I think, with syllubi the way they are now, plagarism is almost becoming unavoidable. Every dot point has been summarised by hundreds or thousands of people, there is nothing new to say and the best way of expressing something has already been done. I think the incentive is definitely there to plagarise. I do Philosophy, no one would be stupid enough to plagarise in that (the entire candidature for the course only totals 56 and everyone including the markers have access to the past students' work on the Philosophy website, etc). I also do Chemistry and Physics, and I would think that plagarism in assignments in those subjects is probably the most common of all my subjects (in addition to the above 3, 4 unit maths and adv. english as well as Geog which I accelerated). The wide range of material posted by past students on a site like this must be simply too tempting for some students. Most people pre-write english essays but I don't think plagarism is all that common because there isn't really that much information around on what people write their essays on (eg: "compare the techniques used to convey the similarities and differences between Emma and Clueless" or "refer to the stimulus booklet...", good luck finding something useful to do with that on the net).

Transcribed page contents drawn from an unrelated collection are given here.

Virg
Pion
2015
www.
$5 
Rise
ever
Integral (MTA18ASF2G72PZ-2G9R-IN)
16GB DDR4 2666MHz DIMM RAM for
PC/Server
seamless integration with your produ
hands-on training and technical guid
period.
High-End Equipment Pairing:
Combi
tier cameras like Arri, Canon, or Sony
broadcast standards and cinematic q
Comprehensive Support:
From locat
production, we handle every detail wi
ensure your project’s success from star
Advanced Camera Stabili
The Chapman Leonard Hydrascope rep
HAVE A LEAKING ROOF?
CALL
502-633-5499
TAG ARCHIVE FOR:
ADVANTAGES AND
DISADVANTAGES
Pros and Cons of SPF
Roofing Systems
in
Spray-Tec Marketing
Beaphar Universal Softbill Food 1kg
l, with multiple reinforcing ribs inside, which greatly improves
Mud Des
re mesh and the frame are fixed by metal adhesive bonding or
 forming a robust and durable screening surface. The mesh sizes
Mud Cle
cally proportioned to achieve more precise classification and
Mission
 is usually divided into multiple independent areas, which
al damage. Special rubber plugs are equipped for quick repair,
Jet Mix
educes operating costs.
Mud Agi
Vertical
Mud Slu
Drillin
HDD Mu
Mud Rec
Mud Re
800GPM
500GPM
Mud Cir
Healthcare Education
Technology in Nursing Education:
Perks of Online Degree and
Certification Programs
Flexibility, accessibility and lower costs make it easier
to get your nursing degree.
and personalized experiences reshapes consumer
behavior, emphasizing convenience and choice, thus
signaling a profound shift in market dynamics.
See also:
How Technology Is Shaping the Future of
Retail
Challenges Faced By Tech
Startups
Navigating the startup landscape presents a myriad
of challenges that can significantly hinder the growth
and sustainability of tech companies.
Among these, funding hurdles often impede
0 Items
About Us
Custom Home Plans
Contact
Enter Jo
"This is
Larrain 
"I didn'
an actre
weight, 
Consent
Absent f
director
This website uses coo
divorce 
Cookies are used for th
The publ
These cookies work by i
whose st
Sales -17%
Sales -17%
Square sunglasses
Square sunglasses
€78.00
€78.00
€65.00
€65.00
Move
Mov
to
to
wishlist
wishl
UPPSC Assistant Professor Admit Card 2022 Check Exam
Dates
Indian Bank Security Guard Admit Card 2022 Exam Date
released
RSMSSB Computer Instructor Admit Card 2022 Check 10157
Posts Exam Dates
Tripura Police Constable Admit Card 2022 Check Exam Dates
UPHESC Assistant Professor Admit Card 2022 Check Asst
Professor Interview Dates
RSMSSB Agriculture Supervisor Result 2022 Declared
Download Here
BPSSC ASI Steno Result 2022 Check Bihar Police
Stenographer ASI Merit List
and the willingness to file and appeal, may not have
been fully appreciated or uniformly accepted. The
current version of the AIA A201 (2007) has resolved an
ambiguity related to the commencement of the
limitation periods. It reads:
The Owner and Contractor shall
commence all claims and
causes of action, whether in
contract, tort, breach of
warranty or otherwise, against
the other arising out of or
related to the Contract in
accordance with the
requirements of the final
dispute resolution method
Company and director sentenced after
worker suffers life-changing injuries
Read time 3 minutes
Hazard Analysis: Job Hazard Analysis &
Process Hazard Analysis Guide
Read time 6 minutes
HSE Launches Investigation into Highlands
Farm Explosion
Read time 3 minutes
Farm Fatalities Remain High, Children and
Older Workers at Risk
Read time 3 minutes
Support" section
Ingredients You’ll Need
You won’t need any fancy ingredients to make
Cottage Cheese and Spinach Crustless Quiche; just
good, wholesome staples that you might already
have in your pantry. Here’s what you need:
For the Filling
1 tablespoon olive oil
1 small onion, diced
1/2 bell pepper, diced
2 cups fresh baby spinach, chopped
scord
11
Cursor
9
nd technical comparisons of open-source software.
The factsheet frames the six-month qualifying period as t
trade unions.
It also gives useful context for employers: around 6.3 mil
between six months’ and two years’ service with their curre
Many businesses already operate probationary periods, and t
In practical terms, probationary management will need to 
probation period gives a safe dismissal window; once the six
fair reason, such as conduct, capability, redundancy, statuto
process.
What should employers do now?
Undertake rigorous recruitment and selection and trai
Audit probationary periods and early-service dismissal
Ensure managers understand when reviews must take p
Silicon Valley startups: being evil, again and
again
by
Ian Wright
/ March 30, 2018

I have plagarised a number of times before, but never for an HSC assessment. It's just too risky. The past instances have been in stuff like RE assignments and other meaninless things like that.
Plagarism isn't just copying word-for-word, the half-arsed approach is definitely to just change a few words and perhaps the order of them a bit. It's still plagarism.
In the end, the student loses out because if they are lazy enough to plagarise, they are bound to be too lazy to actually learn what the didn't learn as a result of the plagarism and hence will be screwed come HSC time. People will tell themselves "it's ok I will learn it later" but I bet they never bother and conveniently forget.